Input material: Begin

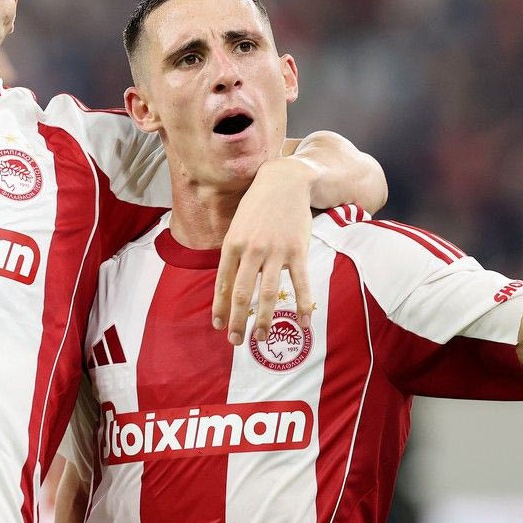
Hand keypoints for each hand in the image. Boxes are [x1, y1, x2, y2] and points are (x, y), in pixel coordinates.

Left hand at [213, 157, 314, 345]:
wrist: (284, 181)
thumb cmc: (257, 206)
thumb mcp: (237, 226)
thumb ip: (232, 254)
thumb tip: (226, 284)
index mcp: (232, 244)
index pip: (222, 283)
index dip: (220, 307)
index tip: (218, 326)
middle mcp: (251, 250)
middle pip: (242, 293)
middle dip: (237, 320)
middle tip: (235, 341)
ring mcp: (275, 251)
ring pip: (268, 292)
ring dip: (264, 319)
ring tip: (260, 338)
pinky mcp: (297, 251)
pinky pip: (300, 283)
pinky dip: (302, 305)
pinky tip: (303, 323)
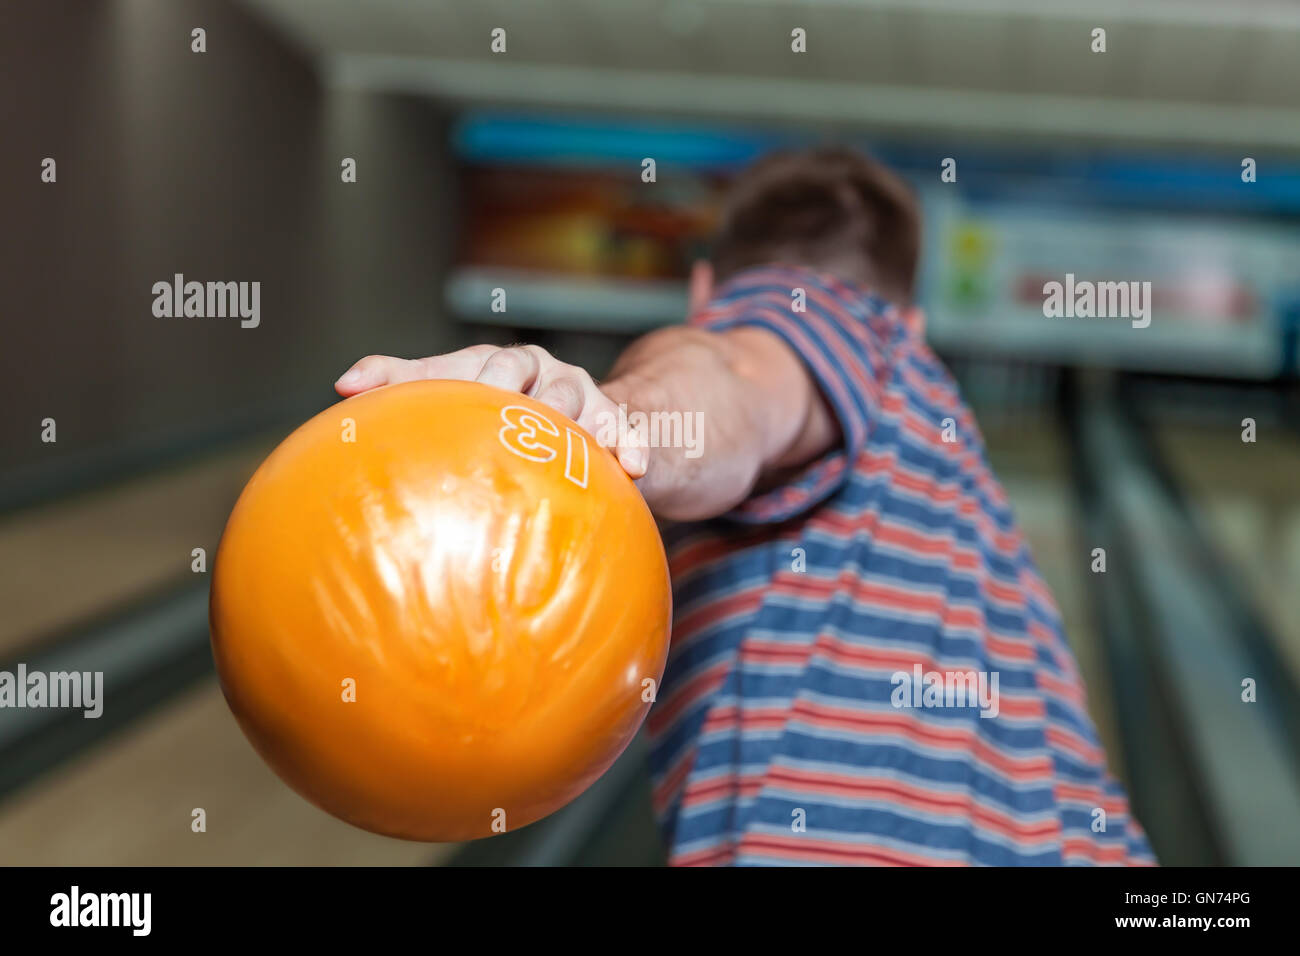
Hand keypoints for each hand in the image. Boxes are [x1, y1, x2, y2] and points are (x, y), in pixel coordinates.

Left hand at [335, 345, 648, 477]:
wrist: (571, 418)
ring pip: (587, 407)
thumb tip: (341, 385)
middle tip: (514, 421)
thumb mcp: (452, 389)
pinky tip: (633, 469)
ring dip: (582, 426)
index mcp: (504, 364)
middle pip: (540, 382)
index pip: (484, 367)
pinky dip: (633, 449)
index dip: (471, 383)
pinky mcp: (619, 425)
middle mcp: (548, 374)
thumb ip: (402, 384)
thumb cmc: (495, 406)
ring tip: (575, 449)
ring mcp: (587, 398)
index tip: (463, 400)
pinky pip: (629, 435)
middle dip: (530, 399)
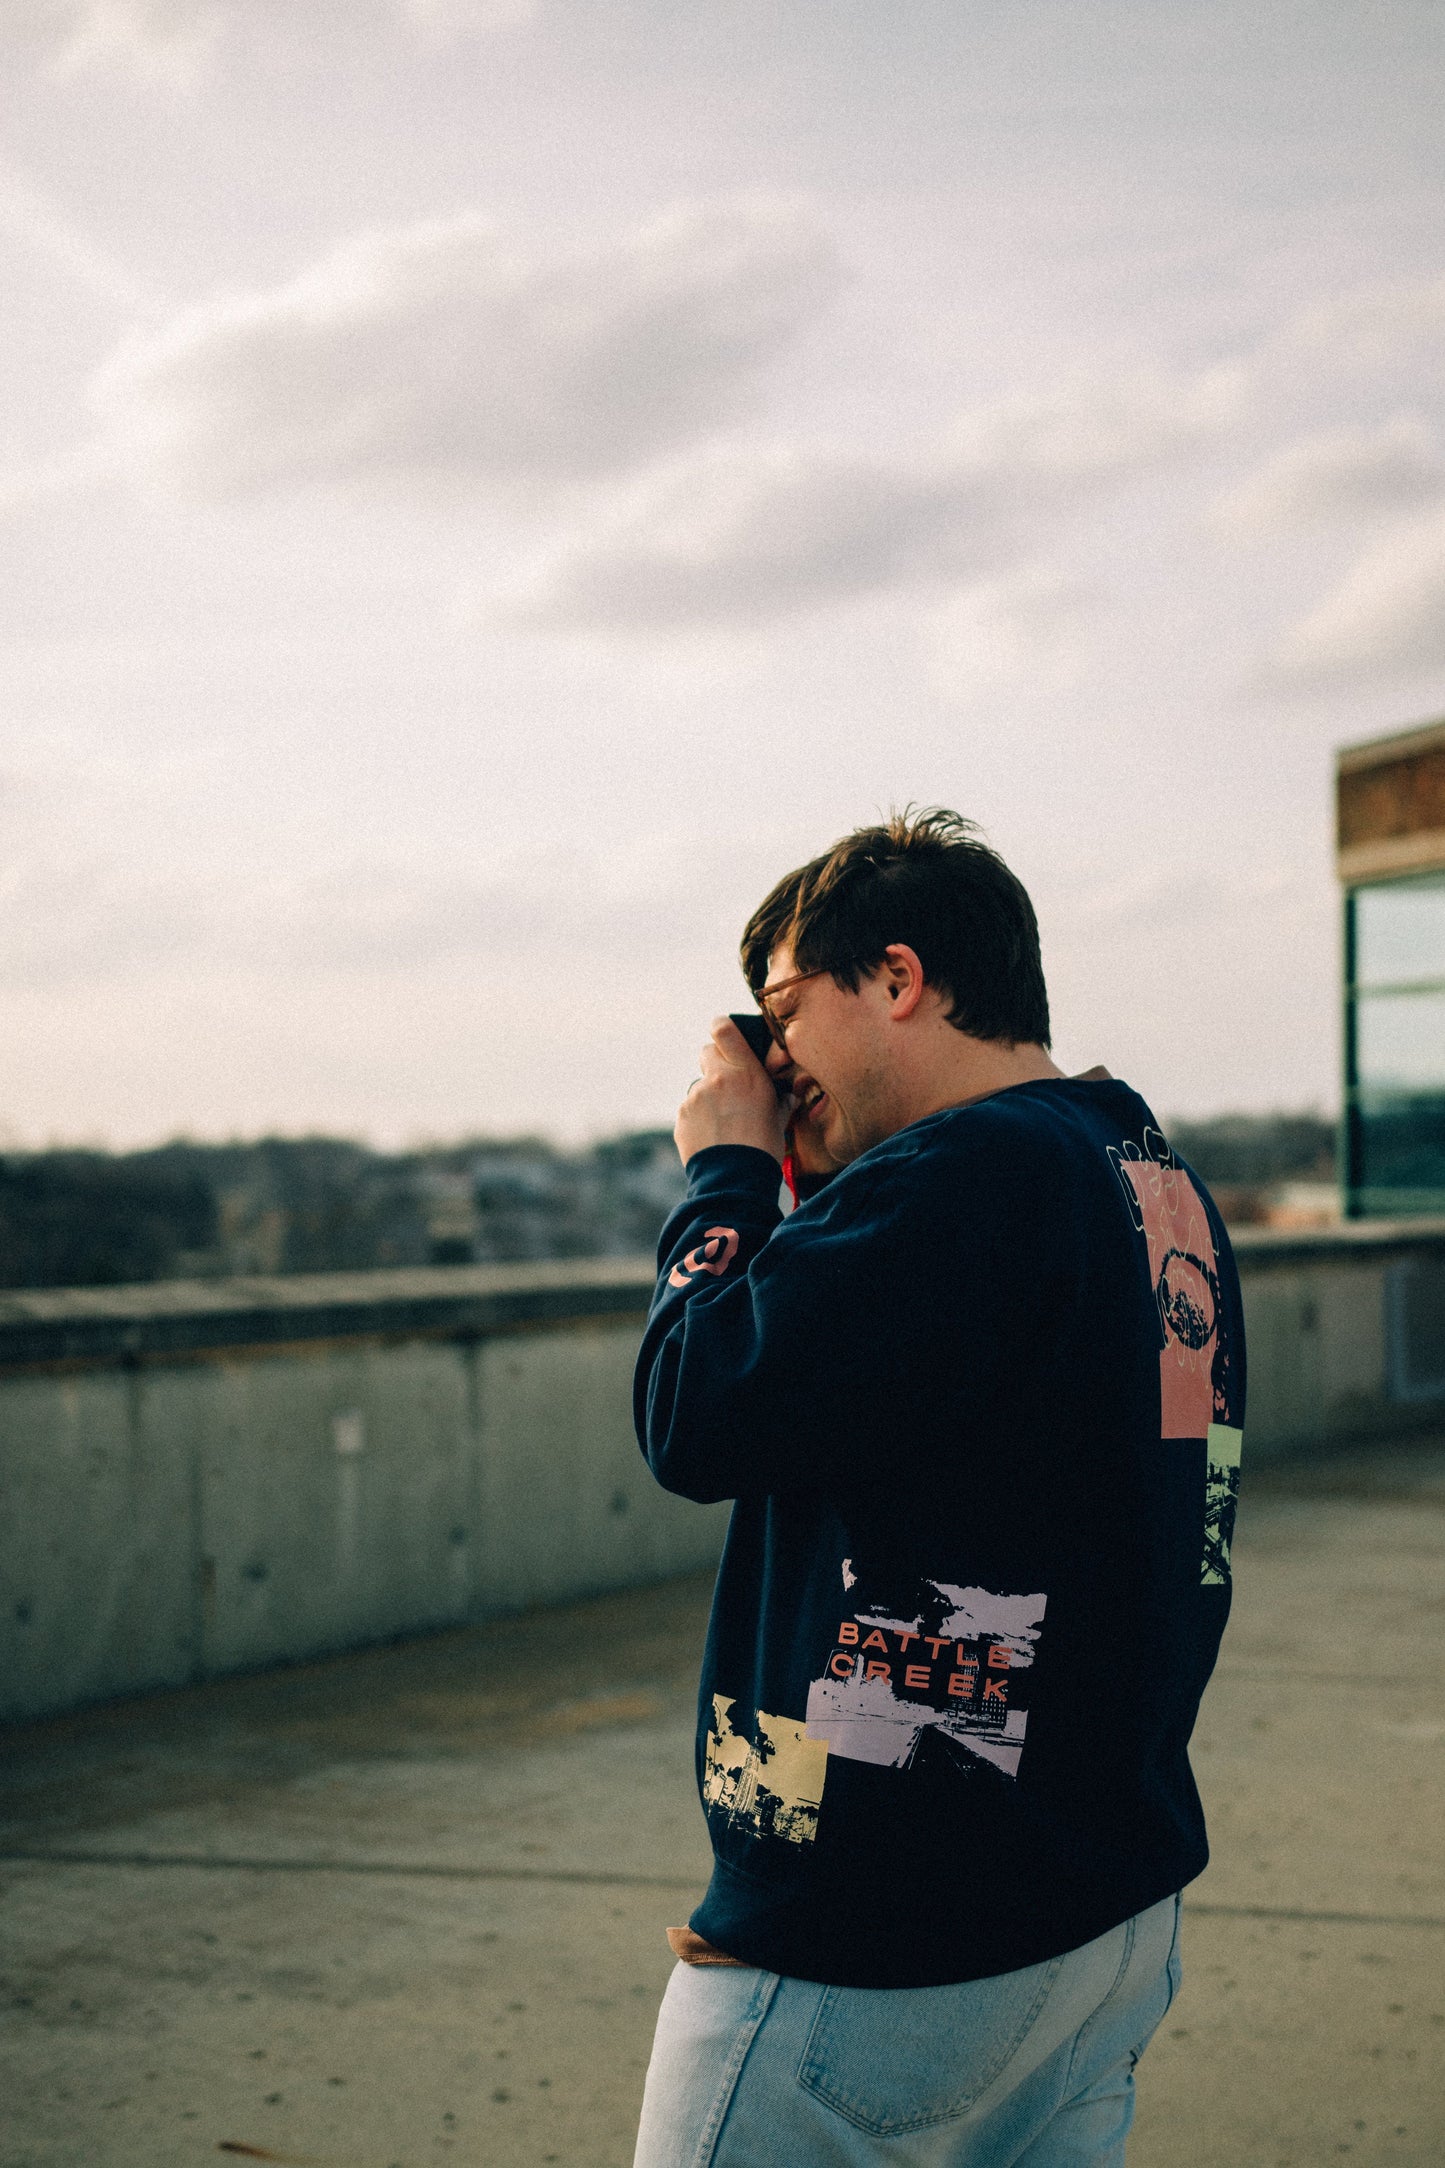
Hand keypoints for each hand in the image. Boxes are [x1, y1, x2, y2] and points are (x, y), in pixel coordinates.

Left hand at [675, 1017, 789, 1167]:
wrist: (735, 1179)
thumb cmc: (764, 1147)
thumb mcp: (779, 1117)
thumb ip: (780, 1098)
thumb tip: (787, 1094)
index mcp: (746, 1073)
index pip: (723, 1029)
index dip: (722, 1028)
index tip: (725, 1035)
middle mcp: (718, 1078)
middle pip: (707, 1052)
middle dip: (716, 1063)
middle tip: (728, 1084)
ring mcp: (696, 1096)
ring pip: (700, 1084)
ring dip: (709, 1096)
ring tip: (724, 1123)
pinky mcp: (682, 1115)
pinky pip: (691, 1108)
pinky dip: (699, 1117)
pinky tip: (713, 1136)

Input material: End

- _Work order_
Give an exact copy of the line containing "ring mcp: (587, 398)" and every line after it through the end of the entries. Pictures are to be dropped.

- _Exercise solution_
ring mcp: (587, 398)
index tip: (463, 400)
pinky pip: (629, 435)
middle dip: (530, 399)
Hand keypoints for each hand in the image. Boxes are [x1, y1, x2, y2] and points are (x, y), in pixel coordinates.

Left hand at [675, 1017, 789, 1167]:
wrist: (735, 1179)
thumb cmc: (764, 1147)
thumb mcp: (779, 1117)
thumb ip: (780, 1098)
thumb tip: (787, 1094)
index mcp: (746, 1073)
index pip: (723, 1029)
index dip: (722, 1028)
index tip: (725, 1035)
middle mcp: (718, 1078)
middle pip: (707, 1052)
middle dip: (716, 1063)
middle tip: (728, 1084)
ring mcp: (696, 1096)
ring pip: (700, 1084)
ring dip: (709, 1096)
ring tip: (724, 1123)
pinky mcp: (682, 1115)
pinky pip: (691, 1108)
pinky dip: (699, 1117)
pinky tip: (713, 1136)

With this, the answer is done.